Bruno, o infalível. Bruno, o inimitável. Bruno, o poderoso. A armadilha do poder que, de vez em quando, aprisiona os poderosos, serviu para fazer com que um jogador oriundo das classes mais pobres e laureado com o sucesso por seus próprios méritos, agora amargasse o dissabor da execração pública. Bruno acreditou que, devido a seu talento com a bola, a seletividade do sistema penal não o atingiria, por não ser mais apenas um jovem mulato, pobre, como tantos que todos os dias frequentam campos de várzea pelo país, empunhando uma bola nos pés, na esperança de encontrar seu lugar ao sol. Assim como tantos craques da bola, Bruno despontava como promessa, e já era, do seu jeito, um ídolo para a torcida flamenguista, que acompanhou os jogos do primeiro turno do campeonato brasileiro, a passagem pela Libertadores da América, até o atual campeonato carioca, vencido pelo Botafogo. Ocorre que além de manifestar a conduta própria dos poderosos, ao eliminar seus desafetos como bem faziam os poderosos num passado bem recente, Bruno agiu como uma espécie de "coronel da bola", como alguém que por ter fama e dinheiro, simplesmente dispõe de amigos certos nas horas certas, que ele pode fazer agir, no momento em que sente incomodado. "Apareceu uma mulher pedindo pensão por um filho que fiz nela numa noitada? Dar dinheiro pra ela?! que nada?!Se incomodar, eu mando matar!".

Preocupa-me menos um caso agora explorado pelo reality show criminal da mídia, do que o aparecimento ou ressurgimento de "novos Brunos". Tantos, que seduzidos pelo poder e pelo apetite econômico, acabam por resolver controvérsias jurídicas que envolvem filhos ou dívidas por meio do extermínio físico; como se a racionalidade iluminista que conduziu o direito moderno viesse a sucumbir diante de deletérios costumes arcaicos. O fato de mandar eliminar a amante, a concubina, quando ela ameaça a estrutura econômico-familiar da união conjugal tradicional, já fora percebido anteriormente desde a cultura antiga, remontando aos romanos e passando pela Idade Média. Parece que os movimentos de emancipação feminina no século XX não foram suficientes para segurar o ímpeto do macho ferido, do homem ultrajado, que diante da sedução de Messalinas, reage brutalmente por meio do extermínio diante daquela que pelo sexo, pode lhe subjugar.
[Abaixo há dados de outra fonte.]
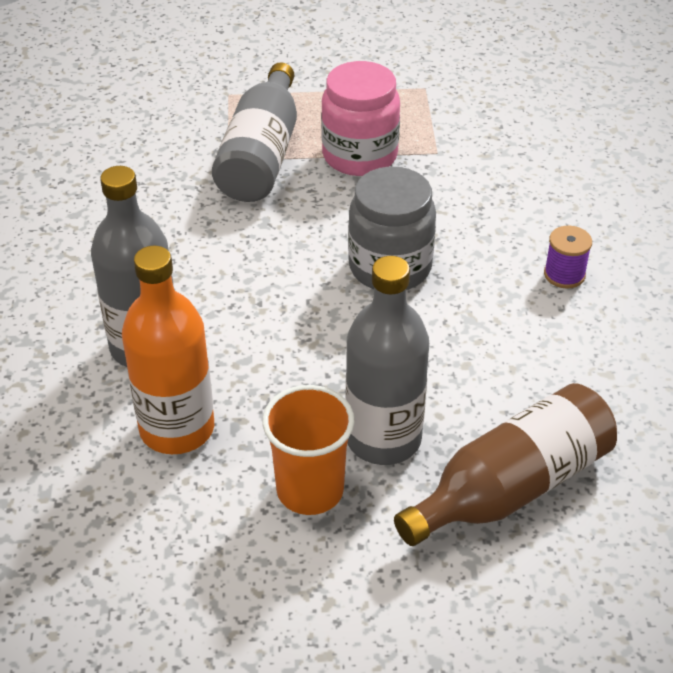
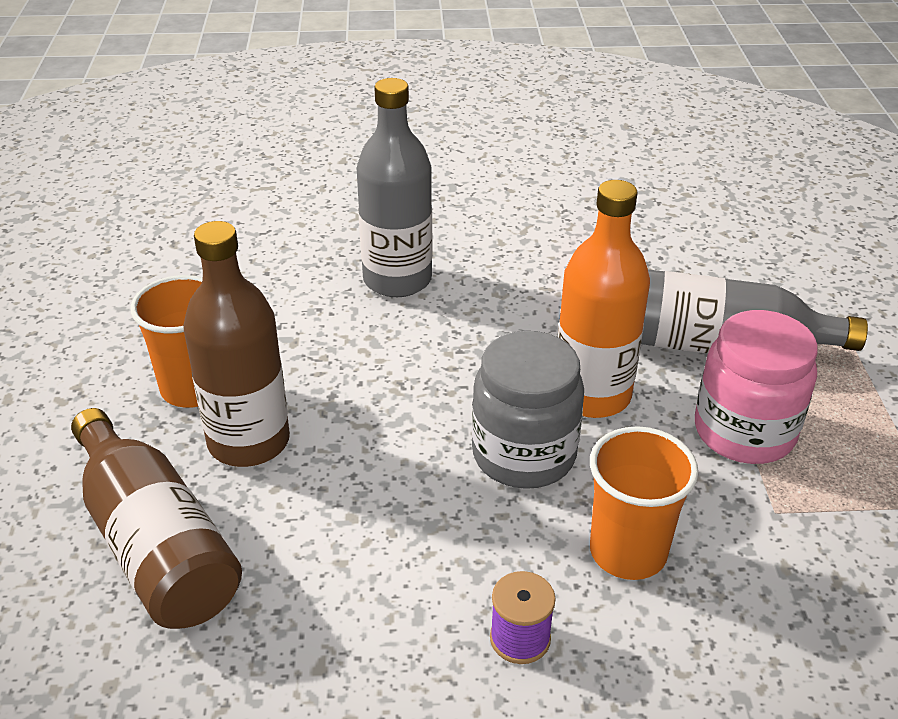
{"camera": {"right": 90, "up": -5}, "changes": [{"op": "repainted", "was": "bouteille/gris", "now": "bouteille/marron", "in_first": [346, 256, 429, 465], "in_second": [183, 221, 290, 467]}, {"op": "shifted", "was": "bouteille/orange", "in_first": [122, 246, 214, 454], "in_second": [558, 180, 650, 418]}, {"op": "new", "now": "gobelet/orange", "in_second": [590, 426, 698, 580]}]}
Se o filme queimou para Bruno, ele se encontra ainda mais queimado para muitos homens que não tem a hombridade suficiente de aceitar responsabilidades, e as consequências de seus atos, inclusive de suas escapadas extraconjugais. Em uma palavra para sintetizar a sina de Bruno e daqueles que o acompanharam nesta triste empreitada: covardia.